TM: Well, there are a lot of different hard parts. Certainly one of the hardest things is for consumers to figure out how to get clean energy, and we make it as easy as possible. That's the secret to CleanChoice Energy. You can simply fill out a form online, return a piece of mail, or call an 800 number and you can sign up for clean energy. All of the other parts of the business — complicated contracting with renewable energy power plants, building solar farms — the customer doesn’t have to worry about that. We have professionals who take care of that. And for our customers, the central value proposition is its clean energy that's easy.
EH: Well, we know CleanChoice has been around for over 10 years or so. What does the next 10 years of your work look like?
TM: What I'm looking at for the next 10 years is really expanding our impact as a business. And that means two things for me. One, a lot more customers, but it also means more solar farms. And we're going to be talking about in the next couple of years some of the big goals we're going to set, not for 2023 or 2025, but for 2030, and how we have an even bigger impact than we've had so far today.
EH: What would you tell someone who's interested in combating climate change but doesn't know where to start?

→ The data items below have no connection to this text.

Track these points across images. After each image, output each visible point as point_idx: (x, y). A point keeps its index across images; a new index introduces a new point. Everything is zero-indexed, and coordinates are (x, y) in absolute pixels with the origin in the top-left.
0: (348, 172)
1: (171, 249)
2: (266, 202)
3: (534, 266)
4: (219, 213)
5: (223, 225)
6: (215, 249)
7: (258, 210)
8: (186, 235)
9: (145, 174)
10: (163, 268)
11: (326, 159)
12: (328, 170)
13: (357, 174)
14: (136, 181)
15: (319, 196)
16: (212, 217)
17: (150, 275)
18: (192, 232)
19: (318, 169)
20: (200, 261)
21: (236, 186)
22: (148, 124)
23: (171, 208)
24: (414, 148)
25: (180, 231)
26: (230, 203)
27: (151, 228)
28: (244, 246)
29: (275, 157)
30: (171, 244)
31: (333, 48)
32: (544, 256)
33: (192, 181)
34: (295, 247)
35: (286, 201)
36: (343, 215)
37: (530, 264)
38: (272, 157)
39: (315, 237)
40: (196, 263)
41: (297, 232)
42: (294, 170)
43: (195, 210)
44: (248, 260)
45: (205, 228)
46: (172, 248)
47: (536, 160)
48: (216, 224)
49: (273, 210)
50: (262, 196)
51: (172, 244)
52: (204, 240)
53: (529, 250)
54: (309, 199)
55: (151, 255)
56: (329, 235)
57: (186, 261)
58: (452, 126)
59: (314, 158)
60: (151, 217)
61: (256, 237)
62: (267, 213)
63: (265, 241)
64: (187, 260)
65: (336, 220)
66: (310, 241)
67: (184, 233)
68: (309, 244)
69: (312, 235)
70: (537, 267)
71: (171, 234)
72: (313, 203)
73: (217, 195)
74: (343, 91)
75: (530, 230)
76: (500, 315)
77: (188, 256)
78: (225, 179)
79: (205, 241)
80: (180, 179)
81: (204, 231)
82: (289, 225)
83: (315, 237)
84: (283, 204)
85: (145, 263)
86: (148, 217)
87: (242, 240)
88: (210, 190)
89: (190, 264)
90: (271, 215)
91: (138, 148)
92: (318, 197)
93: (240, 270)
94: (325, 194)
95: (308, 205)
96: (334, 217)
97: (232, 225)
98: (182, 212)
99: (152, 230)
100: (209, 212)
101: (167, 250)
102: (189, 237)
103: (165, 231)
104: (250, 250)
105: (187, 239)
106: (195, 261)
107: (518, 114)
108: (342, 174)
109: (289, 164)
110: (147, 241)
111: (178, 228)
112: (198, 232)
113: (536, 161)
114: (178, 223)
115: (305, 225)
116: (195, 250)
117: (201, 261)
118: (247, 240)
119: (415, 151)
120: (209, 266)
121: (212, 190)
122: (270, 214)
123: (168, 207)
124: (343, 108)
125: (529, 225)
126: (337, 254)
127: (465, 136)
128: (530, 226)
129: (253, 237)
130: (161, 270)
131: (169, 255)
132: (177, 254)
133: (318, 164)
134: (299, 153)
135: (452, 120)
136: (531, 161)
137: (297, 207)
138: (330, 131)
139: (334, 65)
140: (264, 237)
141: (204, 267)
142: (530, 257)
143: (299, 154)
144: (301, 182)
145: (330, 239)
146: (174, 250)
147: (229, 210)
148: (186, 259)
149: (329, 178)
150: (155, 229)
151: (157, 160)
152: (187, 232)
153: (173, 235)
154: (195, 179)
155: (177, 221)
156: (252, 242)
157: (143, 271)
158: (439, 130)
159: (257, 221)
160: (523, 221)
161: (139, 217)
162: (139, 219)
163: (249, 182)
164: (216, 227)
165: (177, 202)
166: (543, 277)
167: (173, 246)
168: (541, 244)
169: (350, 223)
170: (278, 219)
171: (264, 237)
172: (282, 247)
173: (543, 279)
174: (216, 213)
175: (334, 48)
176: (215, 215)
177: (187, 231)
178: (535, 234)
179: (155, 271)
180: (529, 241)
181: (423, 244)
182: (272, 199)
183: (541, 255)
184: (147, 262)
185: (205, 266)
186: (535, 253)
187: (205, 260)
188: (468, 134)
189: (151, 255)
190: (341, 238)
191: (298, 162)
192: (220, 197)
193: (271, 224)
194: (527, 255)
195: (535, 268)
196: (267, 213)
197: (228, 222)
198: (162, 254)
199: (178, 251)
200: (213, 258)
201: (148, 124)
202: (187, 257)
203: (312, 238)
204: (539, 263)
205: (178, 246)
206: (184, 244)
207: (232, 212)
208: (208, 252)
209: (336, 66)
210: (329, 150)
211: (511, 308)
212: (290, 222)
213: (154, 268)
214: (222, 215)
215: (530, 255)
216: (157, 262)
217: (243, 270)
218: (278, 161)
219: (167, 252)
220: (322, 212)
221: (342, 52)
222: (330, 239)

TM: I would tell them that one of their biggest contributors to climate change is the electricity they use. Start by greening their power. Check us out at CleanChoiceEnergy.com and make the switch. The second step is obviously that we all need to get involved with policy making at local, state, and federal levels, because it's going to take all of us together to overcome catastrophic climate change. We all have a role to play in creating a better environment for future generations, and it starts with choosing to buy clean energy.